======== Given records ========

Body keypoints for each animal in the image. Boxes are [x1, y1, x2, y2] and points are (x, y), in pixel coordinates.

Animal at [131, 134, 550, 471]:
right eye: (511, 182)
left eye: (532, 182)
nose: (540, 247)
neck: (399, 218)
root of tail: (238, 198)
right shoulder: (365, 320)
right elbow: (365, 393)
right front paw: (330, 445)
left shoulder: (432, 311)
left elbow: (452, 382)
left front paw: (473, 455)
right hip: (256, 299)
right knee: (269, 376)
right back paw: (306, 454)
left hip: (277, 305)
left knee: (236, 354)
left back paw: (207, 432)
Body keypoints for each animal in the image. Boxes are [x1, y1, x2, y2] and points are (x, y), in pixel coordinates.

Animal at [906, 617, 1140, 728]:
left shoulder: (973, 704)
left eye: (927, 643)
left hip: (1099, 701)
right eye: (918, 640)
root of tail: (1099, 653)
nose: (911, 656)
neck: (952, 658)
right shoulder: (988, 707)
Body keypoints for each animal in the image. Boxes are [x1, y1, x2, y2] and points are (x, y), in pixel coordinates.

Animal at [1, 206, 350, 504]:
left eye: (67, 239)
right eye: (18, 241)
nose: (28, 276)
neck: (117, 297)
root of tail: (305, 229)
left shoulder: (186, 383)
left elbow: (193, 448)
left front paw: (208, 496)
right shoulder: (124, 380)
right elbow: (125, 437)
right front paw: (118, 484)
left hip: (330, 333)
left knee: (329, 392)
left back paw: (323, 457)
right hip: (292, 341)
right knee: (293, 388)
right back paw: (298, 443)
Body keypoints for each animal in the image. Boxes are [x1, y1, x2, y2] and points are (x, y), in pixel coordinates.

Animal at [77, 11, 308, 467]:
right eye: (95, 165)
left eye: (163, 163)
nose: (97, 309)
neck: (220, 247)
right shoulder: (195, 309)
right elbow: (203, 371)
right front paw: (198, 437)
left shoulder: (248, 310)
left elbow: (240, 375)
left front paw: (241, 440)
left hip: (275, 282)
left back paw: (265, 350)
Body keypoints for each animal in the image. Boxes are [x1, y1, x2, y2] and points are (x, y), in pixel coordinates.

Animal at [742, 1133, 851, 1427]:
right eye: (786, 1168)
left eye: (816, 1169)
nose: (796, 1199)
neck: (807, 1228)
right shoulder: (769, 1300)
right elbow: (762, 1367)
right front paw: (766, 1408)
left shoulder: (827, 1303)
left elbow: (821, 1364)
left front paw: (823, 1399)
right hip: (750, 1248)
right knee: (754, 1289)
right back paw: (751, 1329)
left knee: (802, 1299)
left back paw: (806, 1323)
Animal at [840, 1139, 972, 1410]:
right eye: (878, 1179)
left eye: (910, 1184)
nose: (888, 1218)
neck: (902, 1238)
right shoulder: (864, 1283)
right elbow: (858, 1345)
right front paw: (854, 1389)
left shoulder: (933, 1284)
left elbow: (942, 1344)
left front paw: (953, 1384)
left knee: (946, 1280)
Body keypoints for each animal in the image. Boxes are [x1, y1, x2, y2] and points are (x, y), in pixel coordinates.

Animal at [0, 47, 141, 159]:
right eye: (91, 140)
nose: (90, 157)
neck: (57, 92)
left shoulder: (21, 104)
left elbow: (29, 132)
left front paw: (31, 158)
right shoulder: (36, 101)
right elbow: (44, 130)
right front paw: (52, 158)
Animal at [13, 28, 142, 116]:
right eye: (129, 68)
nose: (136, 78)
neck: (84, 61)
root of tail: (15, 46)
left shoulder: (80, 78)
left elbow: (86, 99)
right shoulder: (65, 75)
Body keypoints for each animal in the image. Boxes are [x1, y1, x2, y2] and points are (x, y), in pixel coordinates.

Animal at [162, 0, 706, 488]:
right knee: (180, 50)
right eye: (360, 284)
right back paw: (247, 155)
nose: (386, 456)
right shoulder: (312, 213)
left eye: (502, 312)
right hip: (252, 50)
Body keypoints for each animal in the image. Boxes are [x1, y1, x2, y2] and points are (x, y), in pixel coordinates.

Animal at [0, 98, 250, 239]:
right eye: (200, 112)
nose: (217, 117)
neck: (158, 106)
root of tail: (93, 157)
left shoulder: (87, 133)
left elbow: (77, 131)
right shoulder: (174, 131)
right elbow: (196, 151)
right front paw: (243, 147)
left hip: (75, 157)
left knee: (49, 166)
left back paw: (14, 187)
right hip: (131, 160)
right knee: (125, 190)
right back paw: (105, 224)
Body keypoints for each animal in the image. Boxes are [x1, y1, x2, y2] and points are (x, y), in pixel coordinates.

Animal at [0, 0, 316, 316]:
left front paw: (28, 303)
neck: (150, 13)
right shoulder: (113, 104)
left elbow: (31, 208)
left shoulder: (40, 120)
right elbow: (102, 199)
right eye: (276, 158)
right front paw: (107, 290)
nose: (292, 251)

========

[Your instructions] Show each line from the listing above that includes the word "knee".

[Exercise answer]
right knee: (269, 376)
left knee: (236, 354)
left knee: (329, 392)
right knee: (293, 388)
right knee: (754, 1289)
left knee: (802, 1299)
left knee: (946, 1280)
right knee: (180, 50)
left knee: (49, 166)
right knee: (125, 190)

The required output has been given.